EXERCISE REQUIREMENTS:
Pictures are not part of the copy; retype all the records below exactly.

[Stored data entries]
+ + + + +

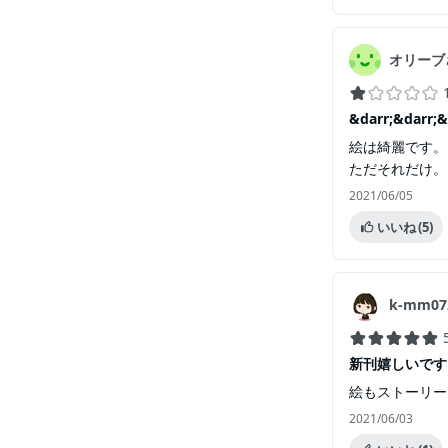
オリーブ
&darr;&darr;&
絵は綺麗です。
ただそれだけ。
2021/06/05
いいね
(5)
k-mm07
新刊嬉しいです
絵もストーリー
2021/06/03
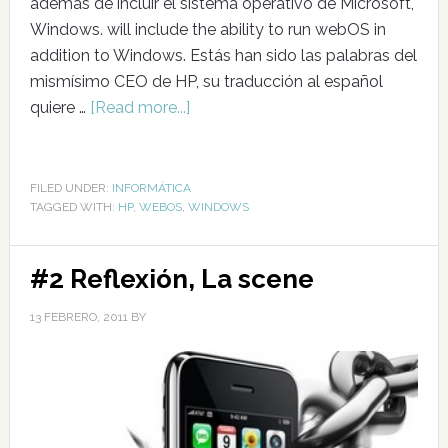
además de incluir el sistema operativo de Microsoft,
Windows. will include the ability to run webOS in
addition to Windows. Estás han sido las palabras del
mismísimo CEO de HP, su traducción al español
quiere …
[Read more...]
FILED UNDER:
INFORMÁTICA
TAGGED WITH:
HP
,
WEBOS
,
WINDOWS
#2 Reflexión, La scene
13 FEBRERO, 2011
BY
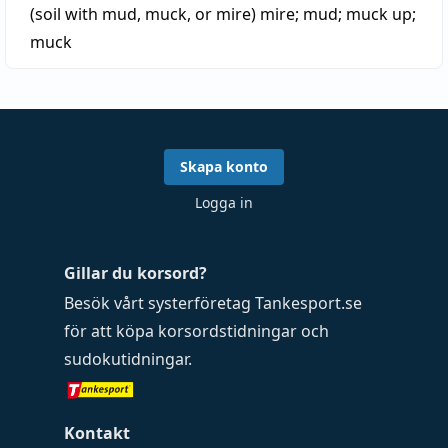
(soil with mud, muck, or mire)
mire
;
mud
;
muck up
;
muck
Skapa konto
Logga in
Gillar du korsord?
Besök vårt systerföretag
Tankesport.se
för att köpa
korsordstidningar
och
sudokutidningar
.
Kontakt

+ + + + +

OUTPUT BELOW:
オリーブ
&darr;&darr;&
絵は綺麗です。
ただそれだけ。
2021/06/05
いいね
(5)
k-mm07
新刊嬉しいです
絵もストーリー
2021/06/03
además de incluir el sistema operativo de Microsoft,
Windows. will include the ability to run webOS in
addition to Windows. Estás han sido las palabras del
mismísimo CEO de HP, su traducción al español
quiere …
[Read more...]
FILED UNDER:
INFORMÁTICA
TAGGED WITH:
HP
,
WEBOS
,
WINDOWS
#2 Reflexión, La scene
13 FEBRERO, 2011
BY
(soil with mud, muck, or mire)
mire
;
mud
;
muck up
;
muck
Skapa konto
Logga in
Gillar du korsord?
Besök vårt systerföretag
Tankesport.se
för att köpa
korsordstidningar
och
sudokutidningar
.
Kontakt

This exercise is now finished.